• **WORK TO COMPLETE**:
A) List every top-level folder (one not nested inside data/) named in the folder structure of the data preparation README.
B) According to the data preparation README, what kinds of reports does the reports/ folder hold?
C) Reproduce the data preparation README from "AETHER ISR Data" to "source ZIP/TAR inputs.".

• **EXCERPT**:
>> begin

AETHER ISR Data Preparation

This repository contains a reproducible, script-based data preparation pipeline for satellite-to-simulation research. The pipeline discovers source archives, extracts them safely, inventories dataset formats, performs conservative cleaning, harmonises labels into a shared taxonomy, prepares segmentation and classification-ready outputs, derives geometry/topology/context features, and generates QA reports.

Folder Structure

data/             Canonical dataset estate.
data/raw/archives Immutable source ZIP/TAR inputs.
data/raw/direct_sources/ Canonical raw directory datasets that are not archive-based.
data/raw/         Raw-source catalogues and manifests.
data/extracted/   Safe, traceable archive extractions.
data/interim/     Quarantine, intermediate manifests, and repair products.
data/processed/   Non-final processed copies where needed.
data/final/       Research-ready task datasets.
reports/          Inventory, cleaning, feature, QA, and preview reports.
docs/             Methodology, data card, and class mapping notes.
logs/             Stage logs.
scripts/          Reproducible Python pipeline scripts.
notebooks/        Audit notebooks for cleaning, preprocessing, and features.
configs/          Central pipeline configuration.

>> end

Lines of data
>> begin

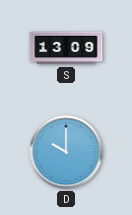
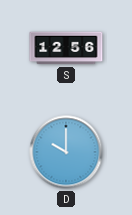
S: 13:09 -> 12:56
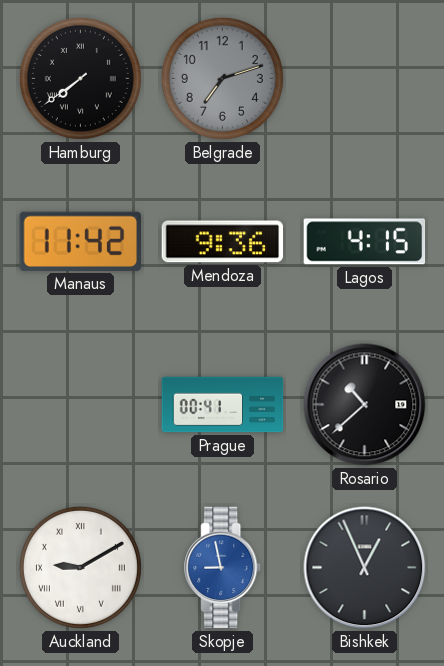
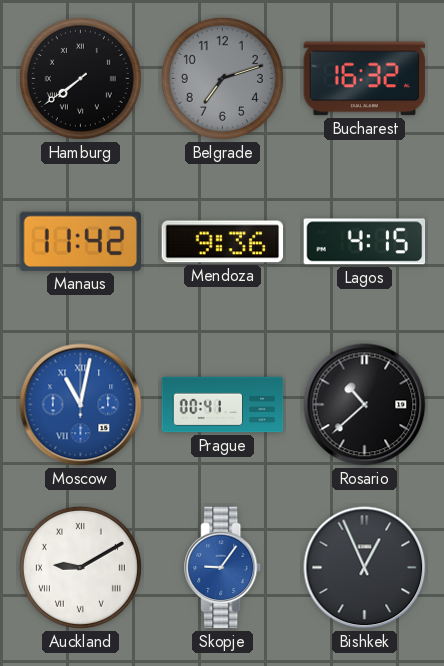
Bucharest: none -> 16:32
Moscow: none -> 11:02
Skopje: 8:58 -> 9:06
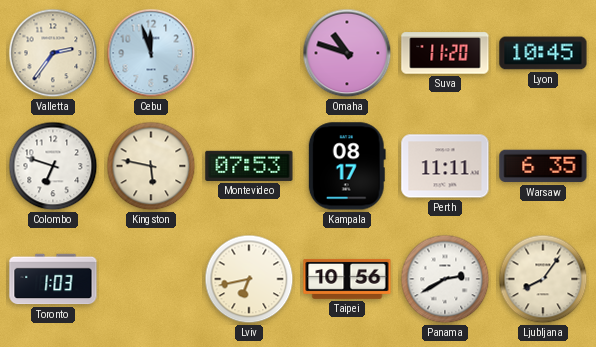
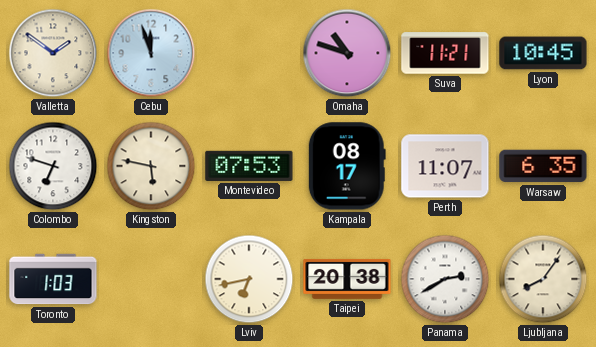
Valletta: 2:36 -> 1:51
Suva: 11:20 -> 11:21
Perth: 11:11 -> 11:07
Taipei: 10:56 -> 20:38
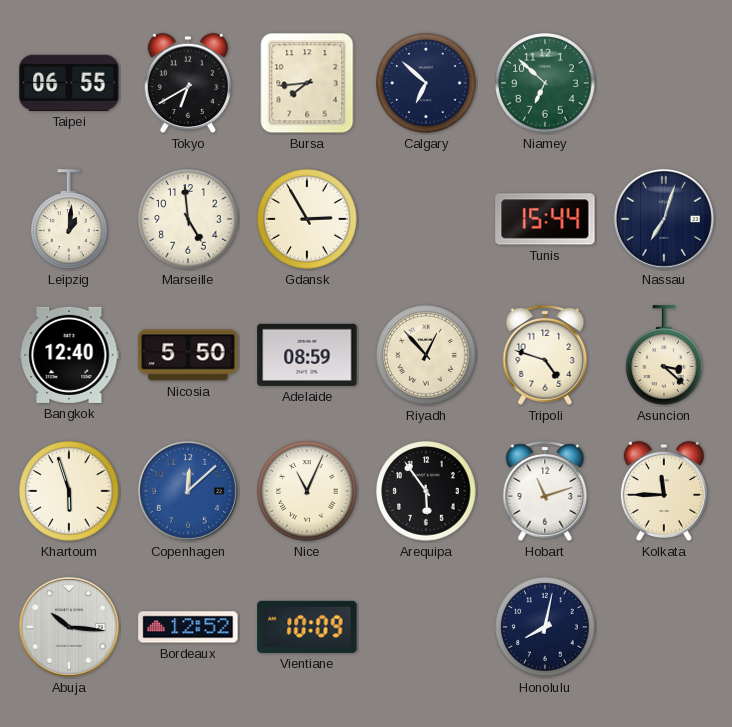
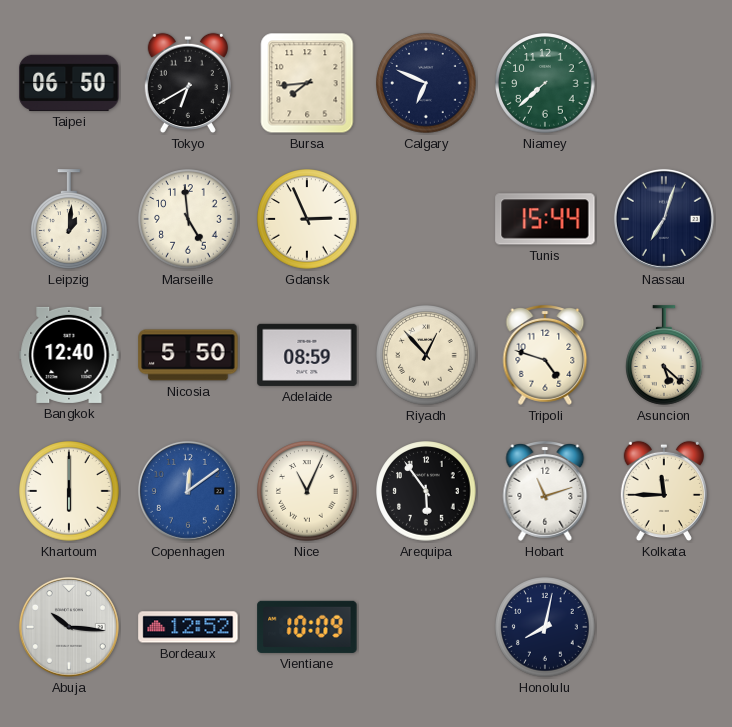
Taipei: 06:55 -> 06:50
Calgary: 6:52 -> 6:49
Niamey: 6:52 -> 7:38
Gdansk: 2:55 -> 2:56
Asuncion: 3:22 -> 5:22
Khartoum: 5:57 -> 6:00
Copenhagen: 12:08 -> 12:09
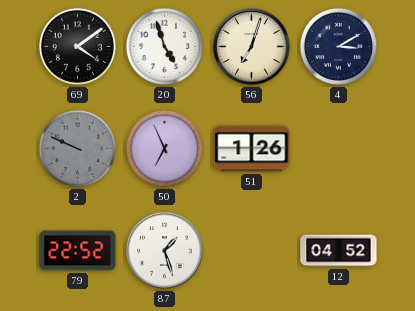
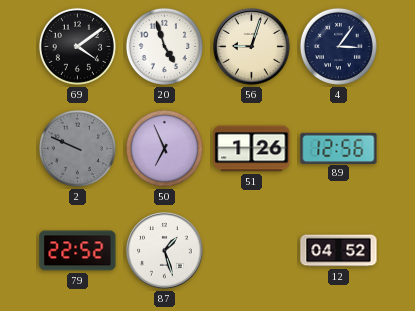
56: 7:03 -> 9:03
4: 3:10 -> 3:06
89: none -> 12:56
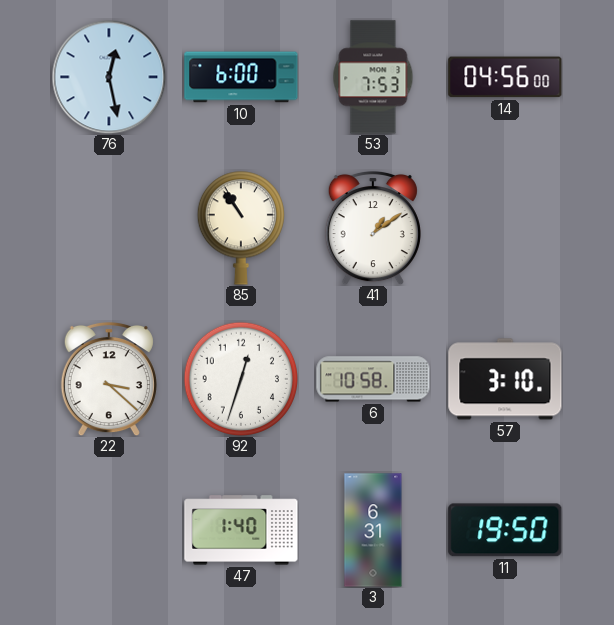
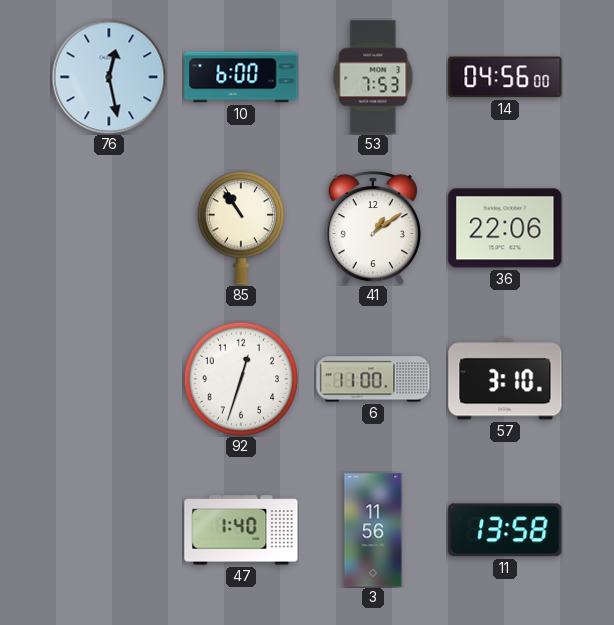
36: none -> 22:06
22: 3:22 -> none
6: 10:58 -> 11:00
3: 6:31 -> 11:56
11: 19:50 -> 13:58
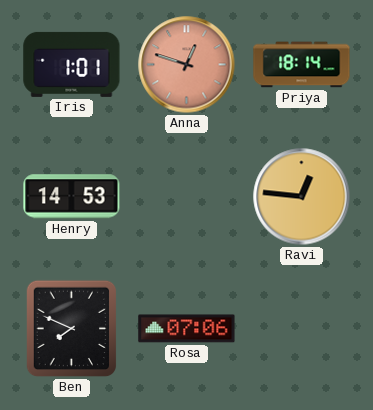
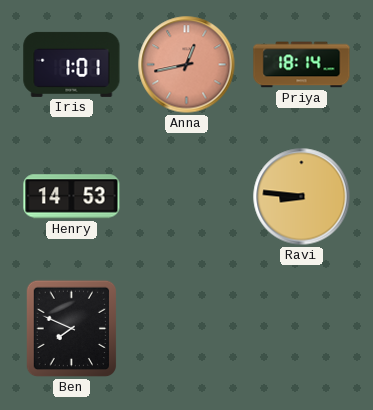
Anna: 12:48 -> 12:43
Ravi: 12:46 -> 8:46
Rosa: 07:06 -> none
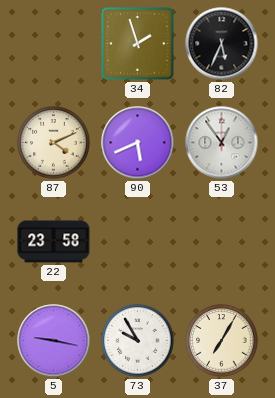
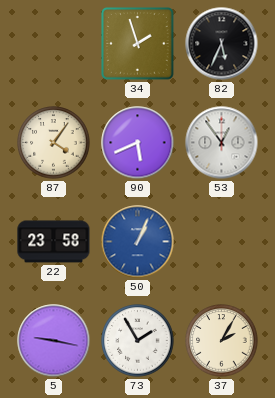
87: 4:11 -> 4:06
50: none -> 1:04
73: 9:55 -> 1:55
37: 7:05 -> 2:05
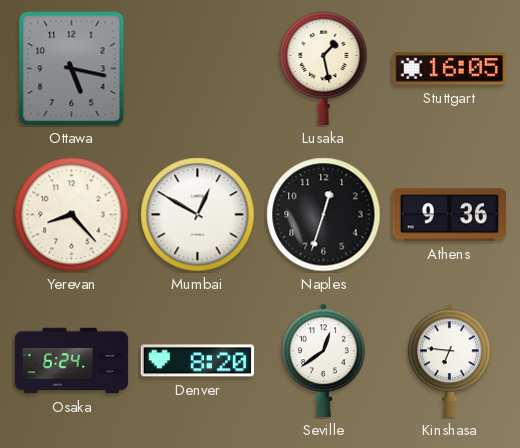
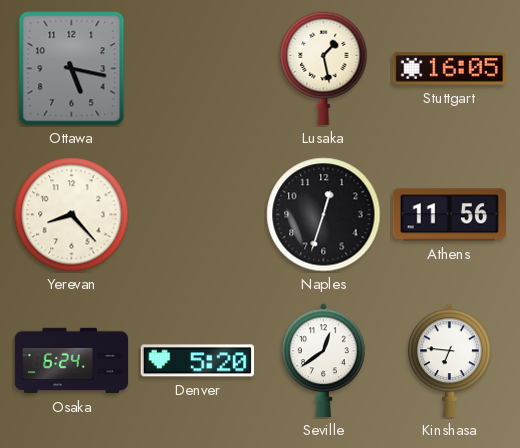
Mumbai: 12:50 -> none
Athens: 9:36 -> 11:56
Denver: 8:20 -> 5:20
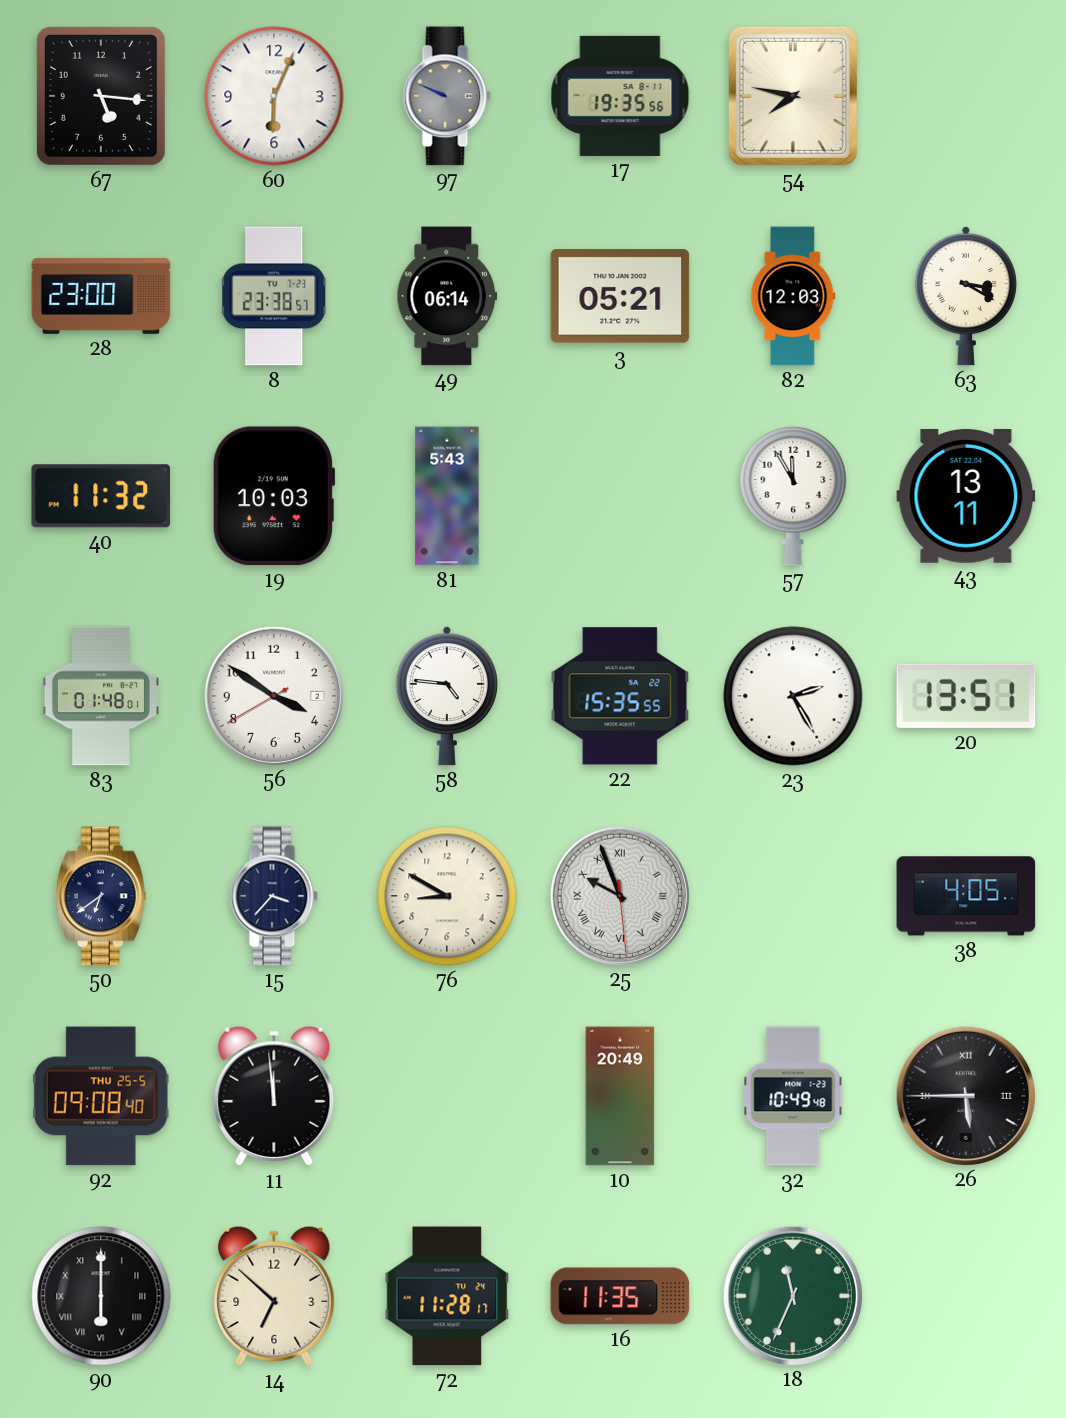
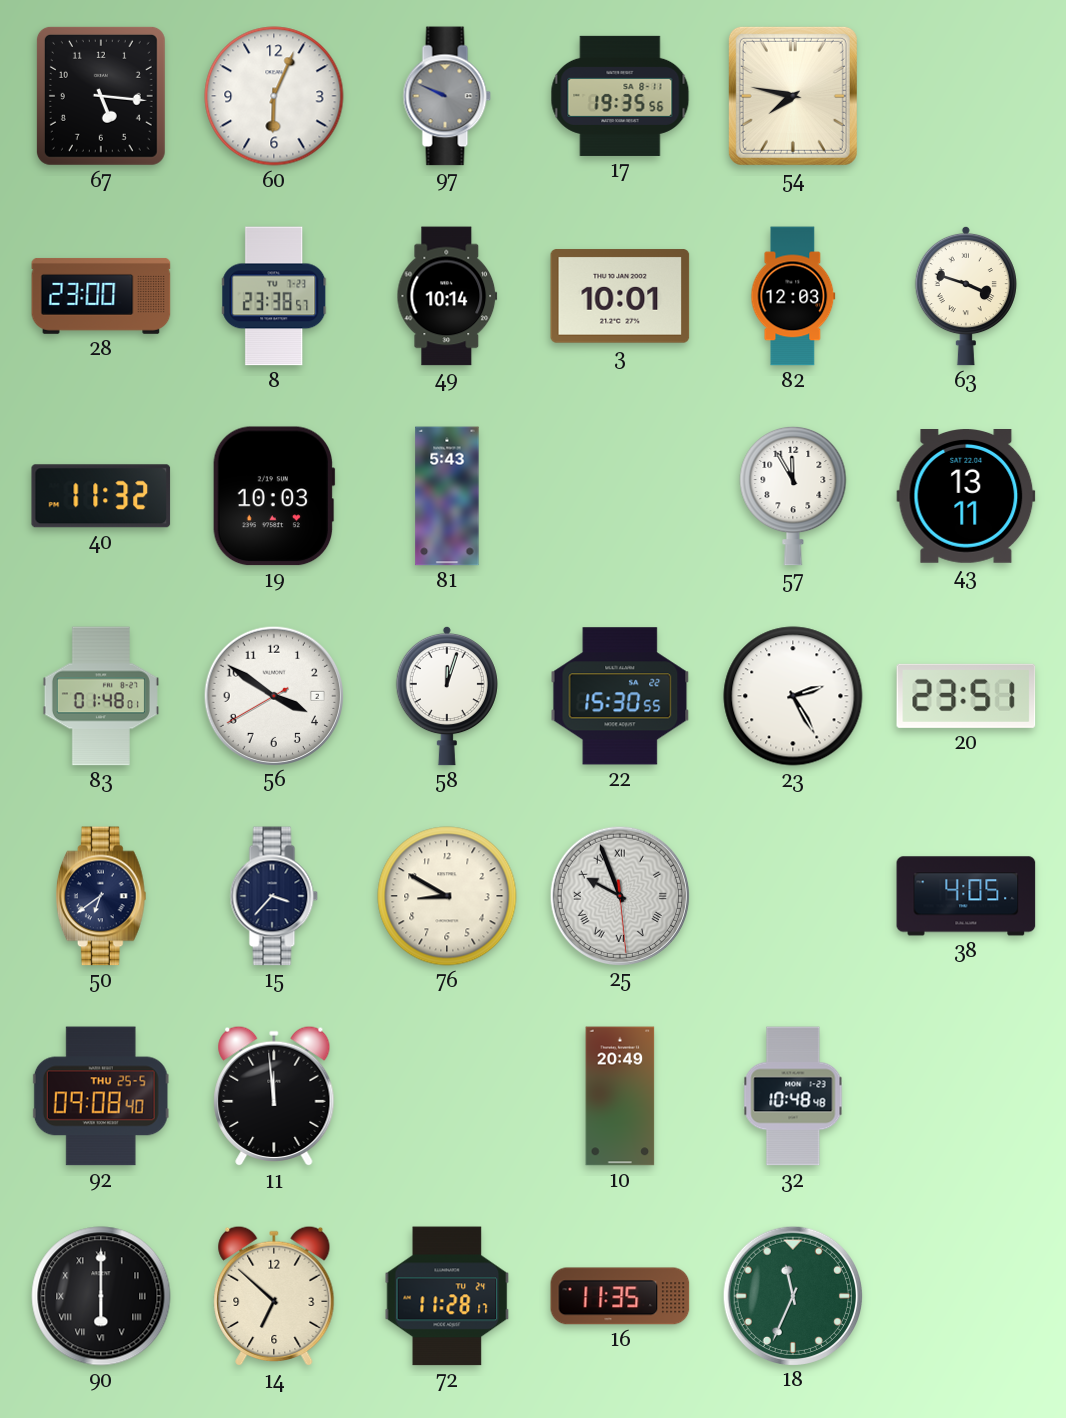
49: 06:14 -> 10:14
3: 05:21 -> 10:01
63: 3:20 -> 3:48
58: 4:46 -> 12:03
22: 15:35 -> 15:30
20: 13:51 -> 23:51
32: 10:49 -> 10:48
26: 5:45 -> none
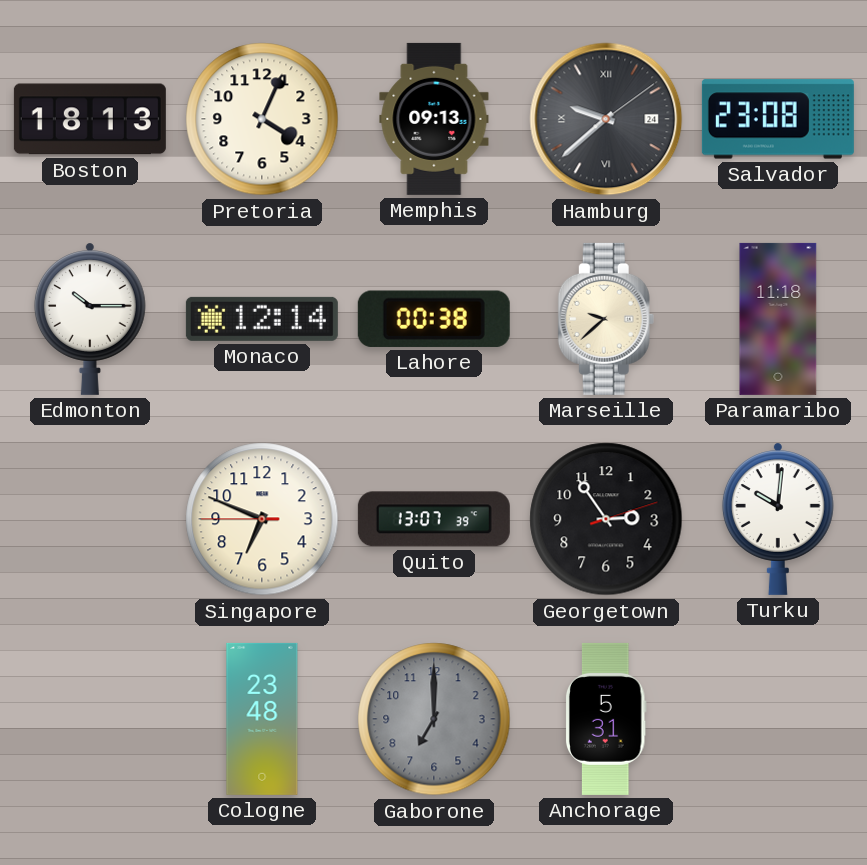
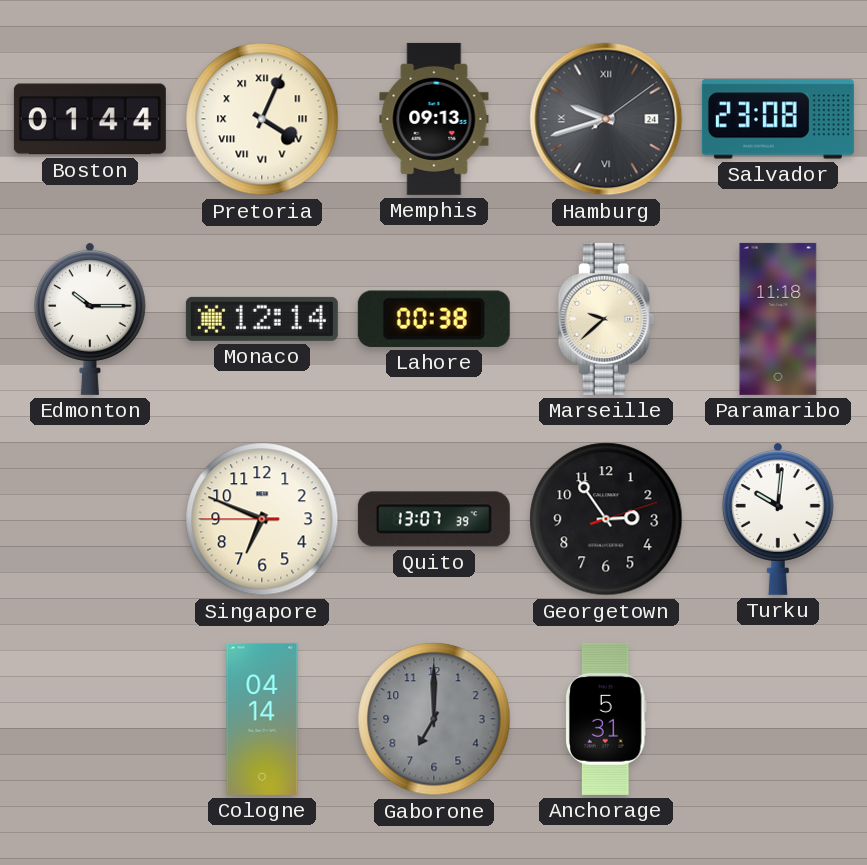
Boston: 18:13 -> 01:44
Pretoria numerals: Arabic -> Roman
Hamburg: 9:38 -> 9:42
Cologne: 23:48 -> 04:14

>> end

• **ANSWERS IN ORDER**:
A) data/, reports/, docs/, logs/, scripts/, notebooks/, configs/

B) Inventory, cleaning, feature, QA, and preview reports.

C)
AETHER ISR Data Preparation

This repository contains a reproducible, script-based data preparation pipeline for satellite-to-simulation research. The pipeline discovers source archives, extracts them safely, inventories dataset formats, performs conservative cleaning, harmonises labels into a shared taxonomy, prepares segmentation and classification-ready outputs, derives geometry/topology/context features, and generates QA reports.

Folder Structure

data/             Canonical dataset estate.
data/raw/archives Immutable source ZIP/TAR inputs.